But is easy glamour easy to wear if you’re not a Lauren Hutton type?
Fashion insiders seem to think so. They say it’ll be a welcome break from the aggressive, tough-shoulder, skinny-pant style that has dominated fashion the past few seasons.
“What designers are trying to show is that people want to reach beyond where fashion has been in its hard, military protective gear,” said Joanna Coles, Marie Claire editor in chief. “Fashion is craving a more optimistic place. Fall seemed a little jaded, even if the clothes were magnificent. But we’re looking now for something lighter, fresher and younger.”
The silhouette has already started to be more fluid and languid, especially with trousers, says Colleen Sherin, women’s fashion director for Saks Fifth Avenue, but it’s confirmed moving forward into next year. Shoppers should find that the high waist and fit-and-flare legs are flattering, she said.
However, as a retailer — and a woman — the best news is the new longer, below-the-knee hemline, Sherin said. “One of the trends we’re most excited about is the ‘midi.’ It was in almost every collection.”
That mid-calf length complements the fluid and flowy dresses from the disco era. You don’t need to wear a floppy hat or oversized flower in your hair to see the shift in femininity.
A flat shoulder bag, however, might be a good place to start with accessories, Sherin notes.

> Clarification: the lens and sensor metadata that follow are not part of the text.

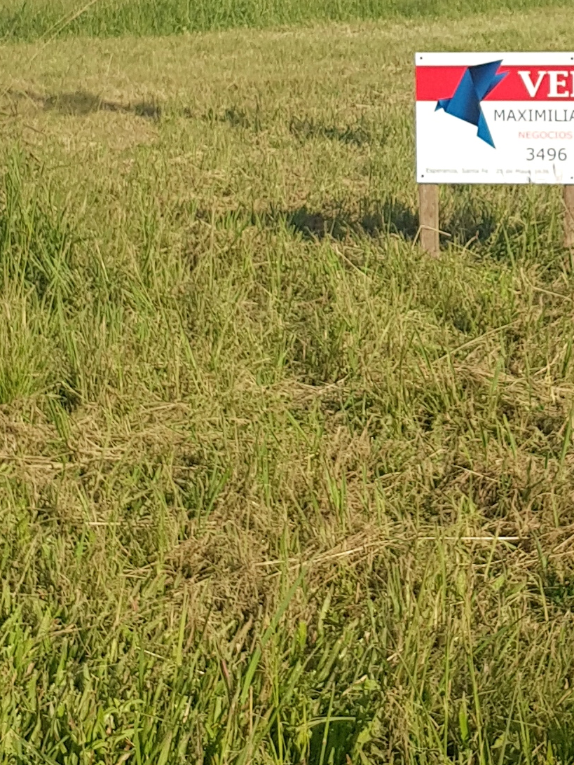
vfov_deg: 20.1
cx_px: 411
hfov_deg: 15.4
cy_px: 99
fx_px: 2122
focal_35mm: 96
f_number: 1.7
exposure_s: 1/2480
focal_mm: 4.2
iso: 40
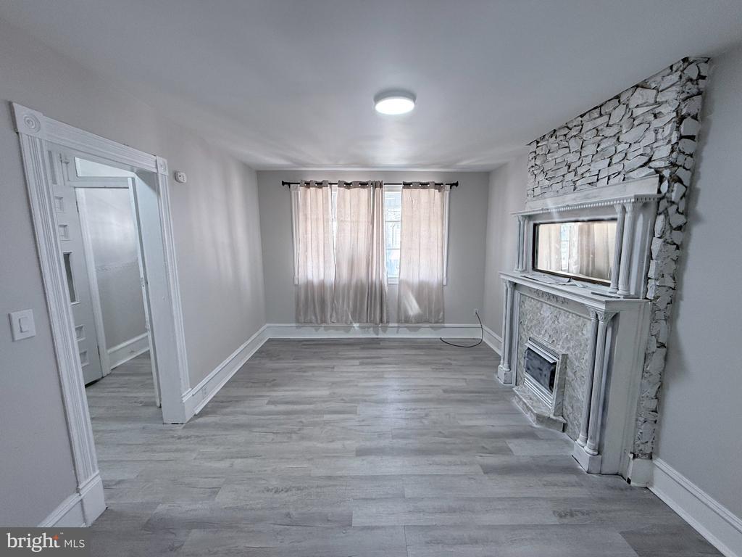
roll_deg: -0.2
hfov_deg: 102.1
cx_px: 371
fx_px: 300
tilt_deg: -8.2
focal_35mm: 14
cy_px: 278
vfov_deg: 85.7
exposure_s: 1/99
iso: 160
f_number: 2.2
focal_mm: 2.22
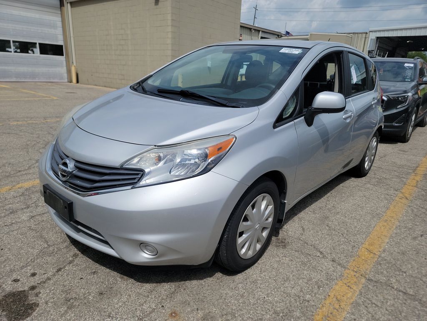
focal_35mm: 24
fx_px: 296
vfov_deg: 56.8
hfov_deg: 71.6
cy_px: 160
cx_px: 214
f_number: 1.8
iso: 50
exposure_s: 1/2593
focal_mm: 6.7
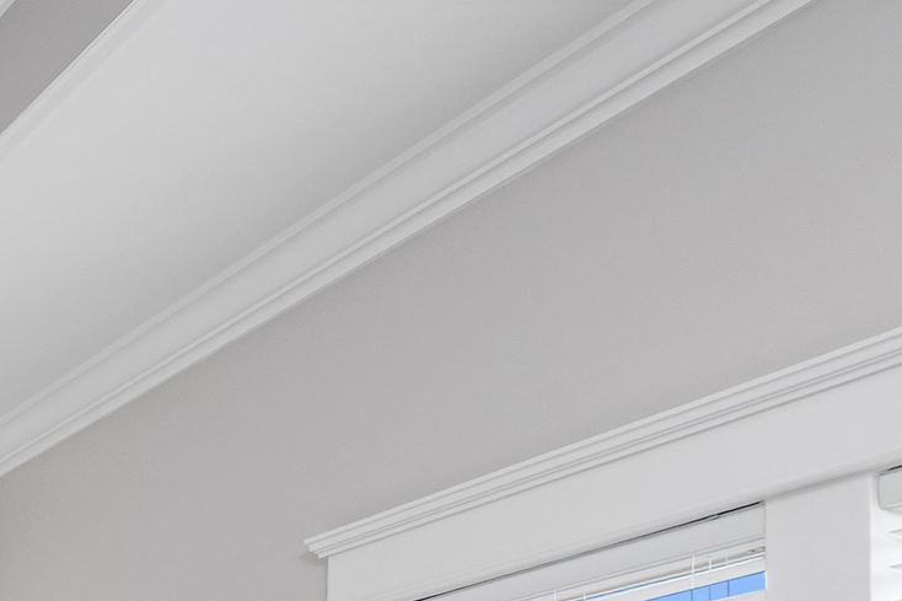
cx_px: -775
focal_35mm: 67
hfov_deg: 20.2
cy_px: 983
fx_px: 1678
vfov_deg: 17.5
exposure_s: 1/13
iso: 400
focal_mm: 16
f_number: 8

The flat sandal caught the eye of InStyle editor Ariel Foxman. “There’s an idea that you can wear flats for evening, and that you can wear them with confidence,” he said. He’s hesitant to call anything from the New York catwalks a bona fide trend yet, however, because there is still so much to see in London, Paris and Milan, Italy, over the coming weeks.
Personally, though, he’s been “seduced” by all the neutral and sand colors — and the flecks of gold. “They might not be the most exciting clothes on the runway, but it really allows one to see the details, and we’ve seen a lot of really gorgeous pieces.”

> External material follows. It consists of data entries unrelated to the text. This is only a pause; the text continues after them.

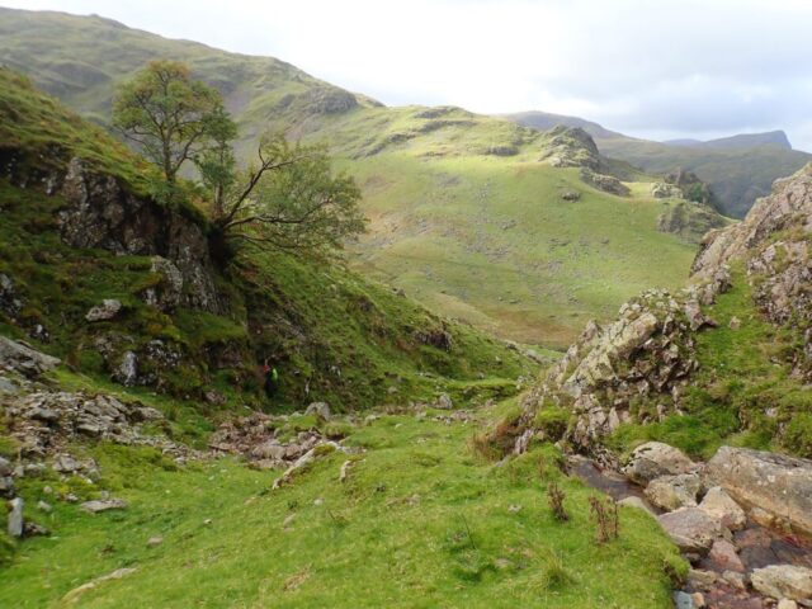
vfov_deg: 54.9
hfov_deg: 69.4
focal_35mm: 25
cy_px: 304
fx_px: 586
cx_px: 406
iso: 100
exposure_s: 1/400
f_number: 2.8
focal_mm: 4.5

The lack of flashy embellishment likely meant extra work for designers. Mastering simplicity is quite a challenge.
“It’s all about the way you cut it, the texture. … You can’t hide behind ruching and ruffles. But I love simplicity when it’s right,” designer Michael Kors said backstage just before his “Sunshine State of Mind” collection debuted on the runway.
Saks‘ Sherin noted that so many fashion shows opened with a white look, “a palette cleanser” to the new, more optimistic season. There were some joyful colors — hot pink, orange, purple and green, among them, added Coles.
Coles said she’ll be excited to put the color-blocking in editorial shoots. For real women, however, they’ll need to become comfortable with the new palette. “People like color but people don’t always know what to do with it,” she said.